The beautify of data visualization | David McCandless
How we can find ourselves in data | Giorgia Lupi
The Future of Data Visualization | Jeffrey Heer
Visualizing ourselves ... with crowd-sourced data | Aaron Koblin
Above all things, Lupi’s notebook for tracking herself caught my eyes. Once, I had written a diary about my smartphone usage log. I had to write down for what, why and how much time I had used it, as Lupi did. Even before the half of day was gone, I could find out how often my smartphone’s notifications interrupted me and made me turn on the screen.
A few months ago, a new feature called ‘screen time’ has been added to iPhone, which shows what type of applications I have used for a day. But soon after I used this feature, I turned it off. It was really meaningless data for me that how many hours I spent on social networks, YouTube or etc. What I wanted to know was a context that I didn’t know, just as I could get new insights about myself, writing the smartphone log. All the screen time told me was just a number, no more, no less.
As Lupi found herself in data, and also as I did, I couldn’t agree more with what we need is an effort to discover 'human’ from data.
Why visualization of data matters?
McCandless quoted Hans Rosling’s saying, “Let the dataset change your mindset.” And he stressed the importance of the power of it, that it can also change your behavior. Wrapping up, he mentioned information problems in our society from the overload and the saturation to the breakdown of trust and reliability and runaway skepticism and lack of transparency, or oven just interestingness. And he suggested a solution, which is ‘visualizing information’.
By visualizing data, we can explore with our eyes a sort of information map. we start to see a different relationship, patterns, and connections between numbers. In Lupi’s word, it’s like a lens or filter to discover and reveal ourselves, human nature, stories and eventually humanities.
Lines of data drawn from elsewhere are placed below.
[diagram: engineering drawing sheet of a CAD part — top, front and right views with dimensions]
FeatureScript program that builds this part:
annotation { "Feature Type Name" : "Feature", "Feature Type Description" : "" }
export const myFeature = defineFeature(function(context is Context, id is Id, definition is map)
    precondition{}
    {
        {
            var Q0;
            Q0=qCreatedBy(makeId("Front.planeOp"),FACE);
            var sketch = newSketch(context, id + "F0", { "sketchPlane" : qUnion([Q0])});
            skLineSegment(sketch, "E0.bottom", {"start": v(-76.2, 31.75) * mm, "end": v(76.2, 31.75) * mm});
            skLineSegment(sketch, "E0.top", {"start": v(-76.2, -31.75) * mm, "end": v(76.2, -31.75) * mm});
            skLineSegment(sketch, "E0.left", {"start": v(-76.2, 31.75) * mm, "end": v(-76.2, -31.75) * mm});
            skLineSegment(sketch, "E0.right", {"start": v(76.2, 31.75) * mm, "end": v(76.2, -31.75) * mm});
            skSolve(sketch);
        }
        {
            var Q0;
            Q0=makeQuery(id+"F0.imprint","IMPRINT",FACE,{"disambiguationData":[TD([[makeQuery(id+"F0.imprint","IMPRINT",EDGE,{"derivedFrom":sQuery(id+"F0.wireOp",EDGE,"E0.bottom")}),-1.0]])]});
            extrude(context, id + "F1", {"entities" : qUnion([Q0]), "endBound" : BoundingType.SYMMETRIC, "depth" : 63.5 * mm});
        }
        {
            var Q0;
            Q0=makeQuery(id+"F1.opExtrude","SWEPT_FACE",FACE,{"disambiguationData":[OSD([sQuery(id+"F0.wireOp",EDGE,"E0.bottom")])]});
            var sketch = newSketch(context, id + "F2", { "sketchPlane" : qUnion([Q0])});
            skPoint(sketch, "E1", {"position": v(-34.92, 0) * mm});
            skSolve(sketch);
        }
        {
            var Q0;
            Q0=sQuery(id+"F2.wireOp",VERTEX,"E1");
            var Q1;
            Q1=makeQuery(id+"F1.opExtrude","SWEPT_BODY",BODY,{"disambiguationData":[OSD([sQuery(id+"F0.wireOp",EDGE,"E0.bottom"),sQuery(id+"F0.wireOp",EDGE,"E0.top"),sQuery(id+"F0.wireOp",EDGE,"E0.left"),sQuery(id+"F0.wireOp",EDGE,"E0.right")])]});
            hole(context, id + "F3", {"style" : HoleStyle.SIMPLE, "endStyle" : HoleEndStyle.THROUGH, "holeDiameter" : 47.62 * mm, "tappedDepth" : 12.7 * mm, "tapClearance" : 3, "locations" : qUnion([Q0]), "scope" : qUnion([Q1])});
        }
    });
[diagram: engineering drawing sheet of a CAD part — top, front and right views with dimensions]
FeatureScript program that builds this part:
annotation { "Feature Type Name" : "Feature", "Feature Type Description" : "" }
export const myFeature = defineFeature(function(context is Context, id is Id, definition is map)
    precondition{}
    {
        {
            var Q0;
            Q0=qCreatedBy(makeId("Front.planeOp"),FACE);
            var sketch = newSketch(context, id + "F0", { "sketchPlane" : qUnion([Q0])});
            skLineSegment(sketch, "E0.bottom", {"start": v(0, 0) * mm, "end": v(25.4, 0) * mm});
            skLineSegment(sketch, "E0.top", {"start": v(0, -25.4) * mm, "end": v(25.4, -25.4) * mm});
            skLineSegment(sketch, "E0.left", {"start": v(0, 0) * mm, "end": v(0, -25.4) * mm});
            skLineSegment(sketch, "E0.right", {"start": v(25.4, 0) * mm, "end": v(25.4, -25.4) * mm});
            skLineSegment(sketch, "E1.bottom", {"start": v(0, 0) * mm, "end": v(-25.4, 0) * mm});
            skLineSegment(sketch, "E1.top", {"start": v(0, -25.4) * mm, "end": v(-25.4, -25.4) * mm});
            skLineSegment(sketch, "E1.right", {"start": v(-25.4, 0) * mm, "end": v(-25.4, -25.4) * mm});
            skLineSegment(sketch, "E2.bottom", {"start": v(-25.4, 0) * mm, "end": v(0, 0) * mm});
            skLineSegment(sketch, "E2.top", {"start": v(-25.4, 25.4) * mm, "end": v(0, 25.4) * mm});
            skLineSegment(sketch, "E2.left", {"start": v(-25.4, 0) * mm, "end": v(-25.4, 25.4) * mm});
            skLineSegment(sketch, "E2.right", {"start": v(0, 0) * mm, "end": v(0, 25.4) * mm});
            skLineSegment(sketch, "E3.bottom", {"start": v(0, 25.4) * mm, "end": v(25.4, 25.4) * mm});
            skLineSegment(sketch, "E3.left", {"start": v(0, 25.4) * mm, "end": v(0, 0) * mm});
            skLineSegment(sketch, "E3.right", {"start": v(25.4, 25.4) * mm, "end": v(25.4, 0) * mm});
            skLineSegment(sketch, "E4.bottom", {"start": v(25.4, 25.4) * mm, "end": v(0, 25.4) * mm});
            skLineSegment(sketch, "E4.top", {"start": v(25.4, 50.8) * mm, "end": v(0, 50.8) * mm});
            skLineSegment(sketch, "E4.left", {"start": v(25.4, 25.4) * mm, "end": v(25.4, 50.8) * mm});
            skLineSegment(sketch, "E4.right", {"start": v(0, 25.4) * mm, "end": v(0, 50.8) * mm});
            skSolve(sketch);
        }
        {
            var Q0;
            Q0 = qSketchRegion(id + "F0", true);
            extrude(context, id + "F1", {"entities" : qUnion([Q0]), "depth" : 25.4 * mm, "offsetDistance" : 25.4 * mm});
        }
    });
Data Humanism – ‘Dear Data’
The project 'Dear Data’ by Giorgia Lupi has been often mentioned in our last classes. In the TED video, her notebook for ‘Dear Data’ was shown up in the corner of the picture, of which checking time and tracking its context. Finally, we could see first-hand how she observed herself, collected her personal data and processed it. She manually drew on a postcard-size sheet of paper, which is completely analogue. Time checking, for example, the vertical axis meant 24 hours and the horizontal axis meant the days of the week. She used 10 kinds of symbols, which tells the contexts of checking time. Likewise, through the process of actively noticing and counting actions of herself, she became much more in tune with herself and aware of her behaviors and her surroundings. The core value she wanted to tell us with this project could be summed up in 'Data Humanism’, which means that data should be truly meaningful and representative of human nature.
Aaron Koblin collected his data using so-called 'crowdsourcing’ technique through Amazon’s Mechanical Turk(MTurk). MTurk is a crowdsourcing marketplace, in which a requestor outsources the very simple tasks to crowds with a very small pay. The task is something that human can do much more effectively than computers. The data collected through MTurk is different from the traditionally collected data in that it is a work of labor created individually for the entire project. The data of other visualization projects were collected from something that exists already somewhere in the world. The data are given a specific meaning only when large amounts of data are collected and presented with a single big picture. However, the data collected from Koblin’s project was systemically planned in the first place, and the stories of workers who created each data are alive. With a micro view, as well as a macro view, people can discover social and artistic meanings from the data.